Saved data entries
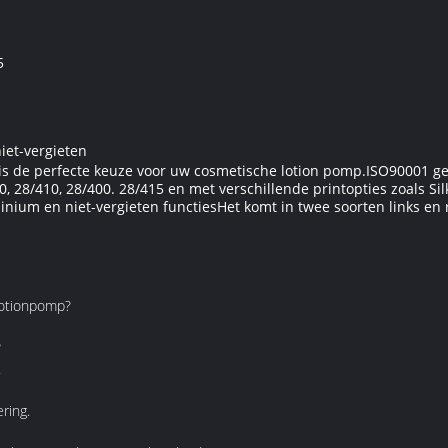
5
iet-vergieten
s de perfecte keuze voor uw cosmetische lotion pomp.ISO90001 gece
 28/410, 28/400. 28/415 en met verschillende printopties zoals Sil
ium en niet-vergieten functiesHet komt in twee soorten links en 
lotionpomp?
?
.
ering.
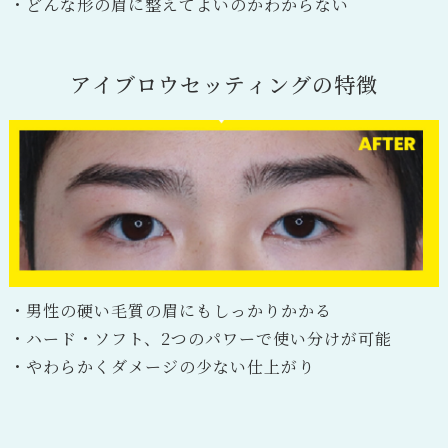
・どんな形の眉に整えてよいのかわからない
ア
イ
ブ
ロ
ウ
セ
ッ
テ
ィ
ン
グ
の
特
徴
・男性の硬い毛質の眉にもしっかりかかる
・ハード・ソフト、2つのパワーで使い分けが可能
・やわらかくダメージの少ない仕上がり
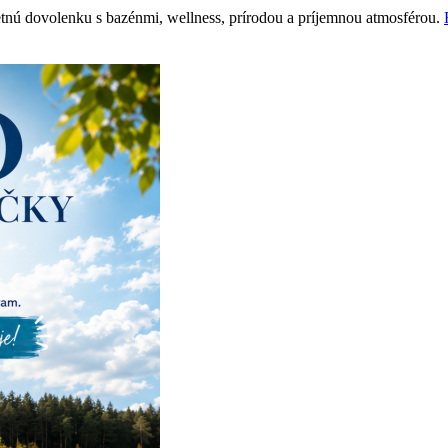
etnú dovolenku s bazénmi, wellness, prírodou a príjemnou atmosférou.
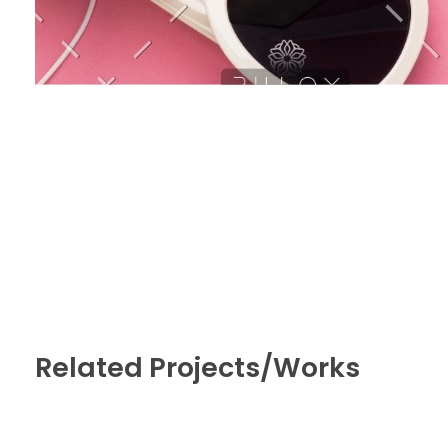
Related Projects/Works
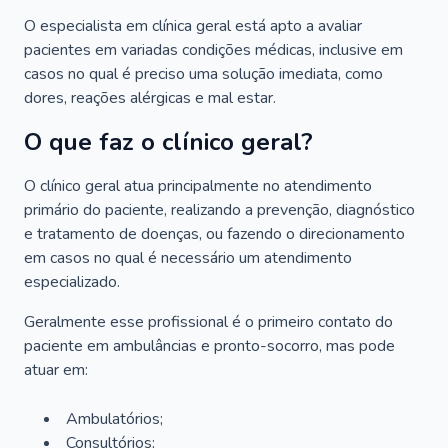
O especialista em clínica geral está apto a avaliar
pacientes em variadas condições médicas, inclusive em
casos no qual é preciso uma solução imediata, como
dores, reações alérgicas e mal estar.
O que faz o clínico geral?
O clínico geral atua principalmente no atendimento
primário do paciente, realizando a prevenção, diagnóstico
e tratamento de doenças, ou fazendo o direcionamento
em casos no qual é necessário um atendimento
especializado.
Geralmente esse profissional é o primeiro contato do
paciente em ambulâncias e pronto-socorro, mas pode
atuar em:
Ambulatórios;
Consultórios;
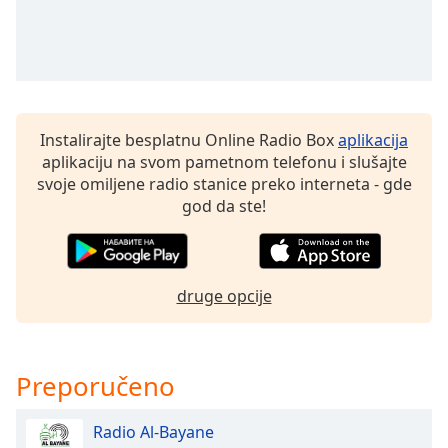
subtitles
settings
dialog
subtitles
off
,
selected
Instalirajte besplatnu Online Radio Box
aplikacija
Audio
aplikaciju na svom pametnom telefonu i slušajte
Track
svoje omiljene radio stanice preko interneta - gde
god da ste!
Picture-
in-
Picture
Fullscreen
This
druge opcije
is
a
modal
window.
Preporučeno
Beginning
Radio Al-Bayane
of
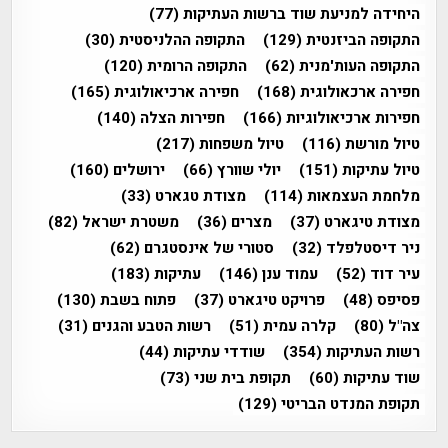
היחידה למניעת שוד ברשות העתיקות
(77)
התקופה הביזנטית
(129)
התקופה ההלניסטית
(30)
התקופה העות'מנית
(62)
התקופה הרומית
(120)
חפירה ארכאולוגית
(168)
חפירה ארכיאולוגית
(165)
חפירות ארכיאולוגיות
(166)
חפירות הצלה
(140)
טיול מורשת
(116)
טיול משפחות
(217)
טיול עתיקות
(151)
יולי שוורץ
(66)
ירושלים
(160)
מלחמת העצמאות
(114)
מצודת טגארט
(33)
מצודת טיגארט
(37)
מצרים
(36)
משטרת ישראל
(82)
ניר דיסטלפלד
(32)
סטורי של אינסטגרם
(62)
עיר דוד
(52)
עמוד ענן
(146)
עתיקות
(183)
פסיפס
(48)
פרויקט טיגארט
(37)
פתוח בשבת
(130)
צה"ל
(80)
קלרה עמית
(51)
רשות הטבע והגנים
(31)
רשות העתיקות
(354)
שודדי עתיקות
(44)
שוד עתיקות
(60)
תקופת בית שני
(73)
תקופת המנדט הבריטי
(129)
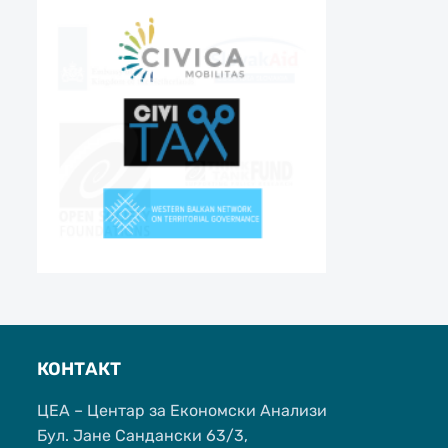
КОНТАКТ
ЦЕА – Центар за Економски Анализи
Бул. Јане Сандански 63/3,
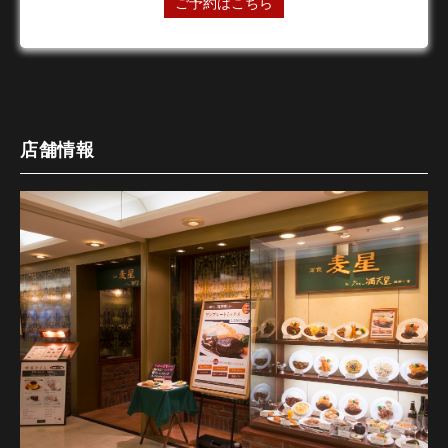
ご予約はこちら
店舗情報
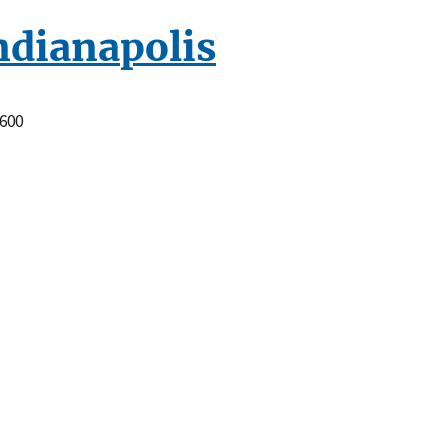
Indianapolis
 600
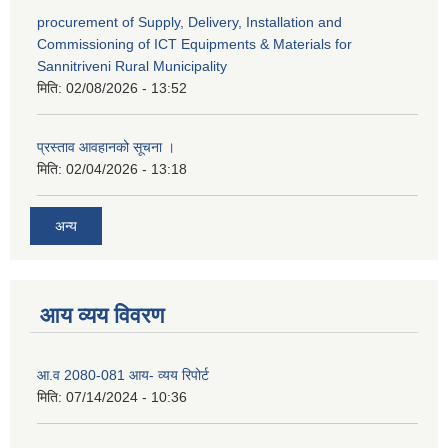
procurement of Supply, Delivery, Installation and
Commissioning of ICT Equipments & Materials for
Sannitriveni Rural Municipality
मिति:
02/08/2026 - 13:52
प्रस्ताव आवहानको सूचना ।
मिति:
02/04/2026 - 13:18
अन्य
आय व्यय विवरण
आ.व 2080-081 आय- व्यय रिपोर्ट
मिति:
07/14/2024 - 10:36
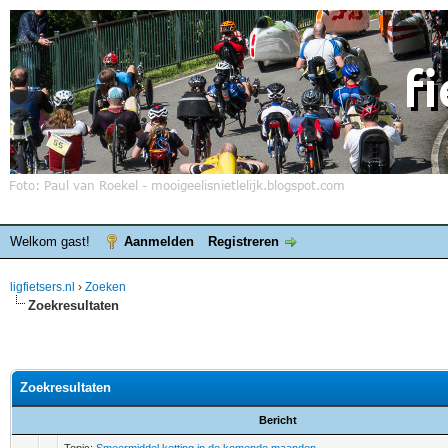
Welkom gast!
Aanmelden
Registreren
ligfietsers.nl
›
Zoeken
Zoekresultaten
Zoekresultaten
Bericht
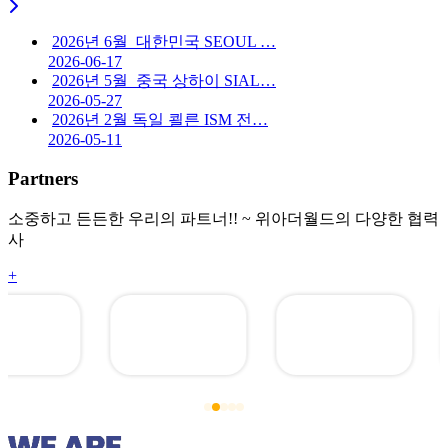
2026년 6월_대한민국 SEOUL …
2026-06-17
2026년 5월_중국 상하이 SIAL…
2026-05-27
2026년 2월 독일 쾰른 ISM 전…
2026-05-11
Partners
소중하고 든든한 우리의 파트너!! ~ 위아더월드의 다양한 협력
사
+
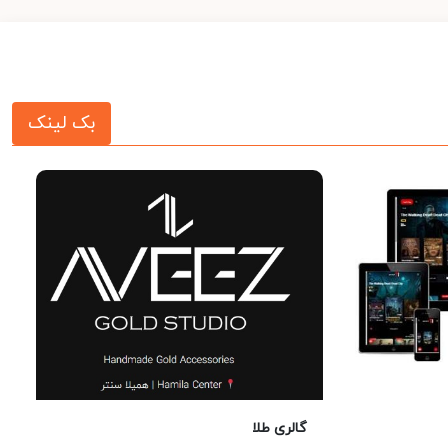
بک لینک
گالری طلا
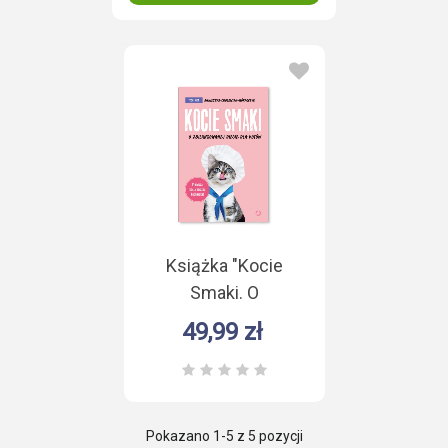
Książka "Kocie
Smaki. O
zbilansowanej diecie
49,99 zł
kotów" A. Cholewiak
- Góralczyk
Pokazano
1
-5 z 5 pozycji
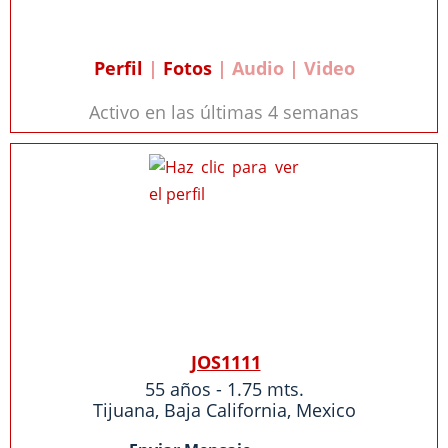
Perfil
|
Fotos
| Audio | Video
Activo en las últimas 4 semanas
JOS1111
55 años - 1.75 mts.
Tijuana
,
Baja California
,
Mexico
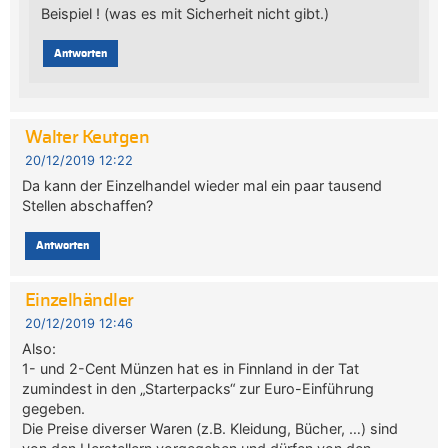
Beispiel ! (was es mit Sicherheit nicht gibt.)
Antworten
Walter Keutgen
20/12/2019 12:22
Da kann der Einzelhandel wieder mal ein paar tausend
Stellen abschaffen?
Antworten
Einzelhändler
20/12/2019 12:46
Also:
1- und 2-Cent Münzen hat es in Finnland in der Tat
zumindest in den „Starterpacks“ zur Euro-Einführung
gegeben.
Die Preise diverser Waren (z.B. Kleidung, Bücher, …) sind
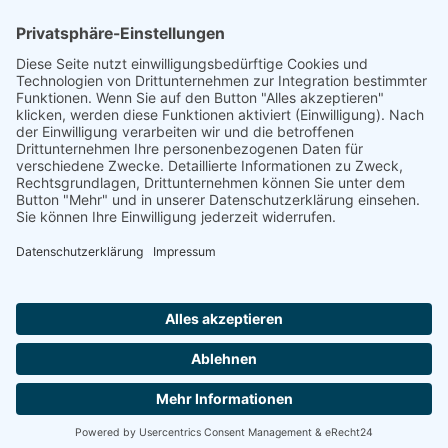
Rheinland-Pfalz
Saarland
Sachsen
Sachsen-Anhalt
Schleswig-Holstein
Thüringen
Ein Portal der
ProAgeMedia GmbH & Co. KG
.
Informationen für Anbieter
Nutzungsbedingungen
Datenschutz
Impressum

JOB
Transcribe every record above exactly, leaving out the pictures.

FINISHED EXERCISE
5
iet-vergieten
s de perfecte keuze voor uw cosmetische lotion pomp.ISO90001 gece
 28/410, 28/400. 28/415 en met verschillende printopties zoals Sil
ium en niet-vergieten functiesHet komt in twee soorten links en 
lotionpomp?
?
.
ering.
・どんな形の眉に整えてよいのかわからない
ア
イ
ブ
ロ
ウ
セ
ッ
テ
ィ
ン
グ
の
特
徴
・男性の硬い毛質の眉にもしっかりかかる
・ハード・ソフト、2つのパワーで使い分けが可能
・やわらかくダメージの少ない仕上がり
etnú dovolenku s bazénmi, wellness, prírodou a príjemnou atmosférou.
Related Projects/Works
O especialista em clínica geral está apto a avaliar
pacientes em variadas condições médicas, inclusive em
casos no qual é preciso uma solução imediata, como
dores, reações alérgicas e mal estar.
O que faz o clínico geral?
O clínico geral atua principalmente no atendimento
primário do paciente, realizando a prevenção, diagnóstico
e tratamento de doenças, ou fazendo o direcionamento
em casos no qual é necessário um atendimento
especializado.
Geralmente esse profissional é o primeiro contato do
paciente em ambulâncias e pronto-socorro, mas pode
atuar em:
Ambulatórios;
Consultórios;
subtitles
settings
dialog
subtitles
off
,
selected
Instalirajte besplatnu Online Radio Box
aplikacija
Audio
aplikaciju na svom pametnom telefonu i slušajte
Track
svoje omiljene radio stanice preko interneta - gde
god da ste!
Picture-
in-
Picture
Fullscreen
This
druge opcije
is
a
modal
window.
Preporučeno
Beginning
Radio Al-Bayane
of
היחידה למניעת שוד ברשות העתיקות
(77)
התקופה הביזנטית
(129)
התקופה ההלניסטית
(30)
התקופה העות'מנית
(62)
התקופה הרומית
(120)
חפירה ארכאולוגית
(168)
חפירה ארכיאולוגית
(165)
חפירות ארכיאולוגיות
(166)
חפירות הצלה
(140)
טיול מורשת
(116)
טיול משפחות
(217)
טיול עתיקות
(151)
יולי שוורץ
(66)
ירושלים
(160)
מלחמת העצמאות
(114)
מצודת טגארט
(33)
מצודת טיגארט
(37)
מצרים
(36)
משטרת ישראל
(82)
ניר דיסטלפלד
(32)
סטורי של אינסטגרם
(62)
עיר דוד
(52)
עמוד ענן
(146)
עתיקות
(183)
פסיפס
(48)
פרויקט טיגארט
(37)
פתוח בשבת
(130)
צה"ל
(80)
קלרה עמית
(51)
רשות הטבע והגנים
(31)
רשות העתיקות
(354)
שודדי עתיקות
(44)
שוד עתיקות
(60)
תקופת בית שני
(73)
תקופת המנדט הבריטי
(129)
КОНТАКТ
ЦЕА – Центар за Економски Анализи
Бул. Јане Сандански 63/3,
ご予約はこちら
店舗情報
Indianapolis
 600
procurement of Supply, Delivery, Installation and
Commissioning of ICT Equipments & Materials for
Sannitriveni Rural Municipality
मिति:
02/08/2026 - 13:52
प्रस्ताव आवहानको सूचना ।
मिति:
02/04/2026 - 13:18
अन्य
आय व्यय विवरण
आ.व 2080-081 आय- व्यय रिपोर्ट
मिति:
07/14/2024 - 10:36
Welkom gast!
Aanmelden
Registreren
ligfietsers.nl
›
Zoeken
Zoekresultaten
Zoekresultaten
Bericht
2026년 6월_대한민국 SEOUL …
2026-06-17
2026년 5월_중국 상하이 SIAL…
2026-05-27
2026년 2월 독일 쾰른 ISM 전…
2026-05-11
Partners
소중하고 든든한 우리의 파트너!! ~ 위아더월드의 다양한 협력
사
+
بک لینک
گالری طلا
Książka "Kocie
Smaki. O
zbilansowanej diecie
49,99 zł
kotów" A. Cholewiak
- Góralczyk
Pokazano
1
-5 z 5 pozycji
Perfil
|
Fotos
| Audio | Video
Activo en las últimas 4 semanas
JOS1111
55 años - 1.75 mts.
Tijuana
,
Baja California
,
Mexico
Beispiel ! (was es mit Sicherheit nicht gibt.)
Antworten
Walter Keutgen
20/12/2019 12:22
Da kann der Einzelhandel wieder mal ein paar tausend
Stellen abschaffen?
Antworten
Einzelhändler
20/12/2019 12:46
Also:
1- und 2-Cent Münzen hat es in Finnland in der Tat
zumindest in den „Starterpacks“ zur Euro-Einführung
gegeben.
Die Preise diverser Waren (z.B. Kleidung, Bücher, …) sind
Rheinland-Pfalz
Saarland
Sachsen
Sachsen-Anhalt
Schleswig-Holstein
Thüringen
Ein Portal der
ProAgeMedia GmbH & Co. KG
.
Informationen für Anbieter
Nutzungsbedingungen
Datenschutz
Impressum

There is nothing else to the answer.